# need snowblower for F687 rider



## doc18015

I am new to the forum. I want to purchase a two stage snowblower to fit a John Deere F 687 . I am told that AGRO-TEC /RAD or Florian made one to fit.

Am I choosing to buy a snowblower that is dated or still very good?

Just want to be sure that purchasing say a separate unit such as a Honda or ? would be better for snow removal.

Thanks very much..


----------



## UNDERTAKER

IS that FOR A JD Tractor.:smiley-confused009::smiley-confused009::smiley-confused009::smiley-confused009::smiley-confused009::smiley-confused009::smiley-confused009::smiley-confused009::smiley-confused009::smiley-confused009::smiley-confused009::smiley-confused009::smiley-confused009::smiley-confused009::smiley-confused009:


----------



## Kiss4aFrog

Welcome to the forum :welcome:

JD F687










Couldn't find any info on the manufacturer of the blower


----------



## Kiss4aFrog

This forum is more for walk behind snow blowers. You might want to try:

Tractor Forum : MyTractorForum.Com Tractor Forums

http://www.plowsite.com/showthread.php?t=69089

The big factor in choosing a snow blower is what do you have to blow ?? How big an area, what is the surface, where you are located as far as how much snow you get and how often.


----------



## doc18015

Kiss for a frog has it right. Same as mine . I would love to have a snowblower attachment for the JD . I have a very long driveway , approx. one city block , and an enclosed u-shaped area that requires me to throw the snow at least 35 feet

I listed the manufacturer . Maybe others will fit.

> [To be done]:
Can you quote the snowblower thread word for word, starting at the words "I am new to" and ending at the words "for snow removal."?

[Records from a dataset]
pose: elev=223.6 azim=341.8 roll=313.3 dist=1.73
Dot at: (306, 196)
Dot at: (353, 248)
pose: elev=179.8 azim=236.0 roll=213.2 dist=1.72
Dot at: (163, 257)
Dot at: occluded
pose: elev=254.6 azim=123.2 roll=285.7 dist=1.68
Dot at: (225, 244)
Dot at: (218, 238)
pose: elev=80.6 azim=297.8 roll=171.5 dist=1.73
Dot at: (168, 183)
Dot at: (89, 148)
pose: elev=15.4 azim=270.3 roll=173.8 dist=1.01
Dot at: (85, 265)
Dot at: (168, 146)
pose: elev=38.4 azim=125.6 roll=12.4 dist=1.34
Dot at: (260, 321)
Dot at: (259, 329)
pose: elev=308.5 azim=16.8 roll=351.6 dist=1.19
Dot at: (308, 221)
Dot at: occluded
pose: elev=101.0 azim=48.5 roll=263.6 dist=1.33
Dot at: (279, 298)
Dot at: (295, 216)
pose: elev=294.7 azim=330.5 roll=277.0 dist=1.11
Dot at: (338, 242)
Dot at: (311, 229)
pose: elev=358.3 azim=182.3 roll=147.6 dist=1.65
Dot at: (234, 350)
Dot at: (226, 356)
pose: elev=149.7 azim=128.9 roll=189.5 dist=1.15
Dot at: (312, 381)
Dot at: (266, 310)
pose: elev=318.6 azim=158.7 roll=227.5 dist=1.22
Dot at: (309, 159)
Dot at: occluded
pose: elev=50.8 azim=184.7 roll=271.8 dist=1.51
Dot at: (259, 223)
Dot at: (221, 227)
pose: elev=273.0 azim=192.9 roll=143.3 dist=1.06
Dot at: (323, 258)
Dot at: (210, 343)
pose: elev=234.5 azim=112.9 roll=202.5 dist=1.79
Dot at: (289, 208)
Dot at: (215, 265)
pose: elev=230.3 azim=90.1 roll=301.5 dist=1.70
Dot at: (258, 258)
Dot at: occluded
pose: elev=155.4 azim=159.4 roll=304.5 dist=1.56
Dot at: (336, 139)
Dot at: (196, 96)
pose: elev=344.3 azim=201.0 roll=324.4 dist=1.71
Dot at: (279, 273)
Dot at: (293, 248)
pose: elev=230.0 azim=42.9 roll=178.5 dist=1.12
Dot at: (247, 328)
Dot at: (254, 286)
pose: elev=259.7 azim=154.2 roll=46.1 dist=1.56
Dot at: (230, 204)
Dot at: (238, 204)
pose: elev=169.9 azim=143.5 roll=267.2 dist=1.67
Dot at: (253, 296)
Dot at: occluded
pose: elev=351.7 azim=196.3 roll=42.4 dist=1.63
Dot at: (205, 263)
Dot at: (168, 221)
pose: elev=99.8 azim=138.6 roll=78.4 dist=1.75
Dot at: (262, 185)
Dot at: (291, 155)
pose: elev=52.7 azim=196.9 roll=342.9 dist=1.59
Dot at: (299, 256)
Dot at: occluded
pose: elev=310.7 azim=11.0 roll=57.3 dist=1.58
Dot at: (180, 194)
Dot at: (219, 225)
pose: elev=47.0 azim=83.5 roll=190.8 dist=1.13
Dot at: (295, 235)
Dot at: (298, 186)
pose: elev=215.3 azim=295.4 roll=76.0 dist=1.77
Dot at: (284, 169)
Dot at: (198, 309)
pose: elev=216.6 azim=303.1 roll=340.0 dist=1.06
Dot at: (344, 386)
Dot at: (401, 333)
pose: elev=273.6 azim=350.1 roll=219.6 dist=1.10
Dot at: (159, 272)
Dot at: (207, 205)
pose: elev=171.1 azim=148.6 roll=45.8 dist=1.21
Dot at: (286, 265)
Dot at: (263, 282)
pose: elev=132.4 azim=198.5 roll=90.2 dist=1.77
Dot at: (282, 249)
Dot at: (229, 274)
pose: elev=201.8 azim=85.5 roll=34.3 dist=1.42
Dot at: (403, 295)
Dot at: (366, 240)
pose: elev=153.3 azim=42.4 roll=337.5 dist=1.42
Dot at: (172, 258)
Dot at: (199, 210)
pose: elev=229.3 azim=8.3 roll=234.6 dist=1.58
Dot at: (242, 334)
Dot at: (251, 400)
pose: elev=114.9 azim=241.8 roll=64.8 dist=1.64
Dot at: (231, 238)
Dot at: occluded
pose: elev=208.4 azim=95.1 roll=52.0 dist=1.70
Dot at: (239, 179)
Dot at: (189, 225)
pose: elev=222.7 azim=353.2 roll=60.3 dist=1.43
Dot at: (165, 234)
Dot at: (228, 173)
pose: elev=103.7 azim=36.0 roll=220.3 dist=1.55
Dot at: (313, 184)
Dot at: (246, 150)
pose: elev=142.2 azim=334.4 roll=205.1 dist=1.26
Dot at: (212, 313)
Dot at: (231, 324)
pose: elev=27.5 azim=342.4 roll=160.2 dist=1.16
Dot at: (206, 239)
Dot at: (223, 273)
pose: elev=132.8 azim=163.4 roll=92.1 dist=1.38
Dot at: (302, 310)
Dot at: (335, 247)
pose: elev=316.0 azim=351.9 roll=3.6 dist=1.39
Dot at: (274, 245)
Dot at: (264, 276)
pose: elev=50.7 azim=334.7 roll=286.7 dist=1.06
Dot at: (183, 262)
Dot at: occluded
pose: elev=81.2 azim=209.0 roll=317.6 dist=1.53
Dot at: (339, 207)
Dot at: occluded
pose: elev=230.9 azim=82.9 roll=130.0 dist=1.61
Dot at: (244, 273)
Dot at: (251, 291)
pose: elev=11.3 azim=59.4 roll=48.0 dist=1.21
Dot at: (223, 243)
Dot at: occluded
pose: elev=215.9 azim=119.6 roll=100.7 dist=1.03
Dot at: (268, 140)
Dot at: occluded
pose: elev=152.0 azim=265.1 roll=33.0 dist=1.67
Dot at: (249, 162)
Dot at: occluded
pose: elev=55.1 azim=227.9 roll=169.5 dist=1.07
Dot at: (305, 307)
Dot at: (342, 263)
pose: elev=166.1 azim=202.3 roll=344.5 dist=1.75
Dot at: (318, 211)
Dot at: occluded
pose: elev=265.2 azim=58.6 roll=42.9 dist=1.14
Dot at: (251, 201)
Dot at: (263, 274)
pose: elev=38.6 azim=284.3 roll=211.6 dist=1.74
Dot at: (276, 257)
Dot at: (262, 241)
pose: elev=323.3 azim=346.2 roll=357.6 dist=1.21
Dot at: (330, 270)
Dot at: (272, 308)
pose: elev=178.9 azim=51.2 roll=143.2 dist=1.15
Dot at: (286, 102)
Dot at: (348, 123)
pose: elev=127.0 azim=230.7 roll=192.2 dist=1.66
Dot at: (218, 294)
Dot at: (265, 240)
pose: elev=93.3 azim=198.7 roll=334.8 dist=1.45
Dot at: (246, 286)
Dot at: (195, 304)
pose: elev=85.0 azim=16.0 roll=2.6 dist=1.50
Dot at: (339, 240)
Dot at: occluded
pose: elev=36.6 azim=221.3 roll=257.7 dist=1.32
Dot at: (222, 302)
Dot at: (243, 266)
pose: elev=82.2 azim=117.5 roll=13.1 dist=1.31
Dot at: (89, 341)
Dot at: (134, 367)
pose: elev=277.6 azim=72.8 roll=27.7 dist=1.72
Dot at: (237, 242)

> [The output]:
I am new to the forum. I want to purchase a two stage snowblower to fit a John Deere F 687 . I am told that AGRO-TEC /RAD or Florian made one to fit.

Am I choosing to buy a snowblower that is dated or still very good?

Just want to be sure that purchasing say a separate unit such as a Honda or ? would be better for snow removal.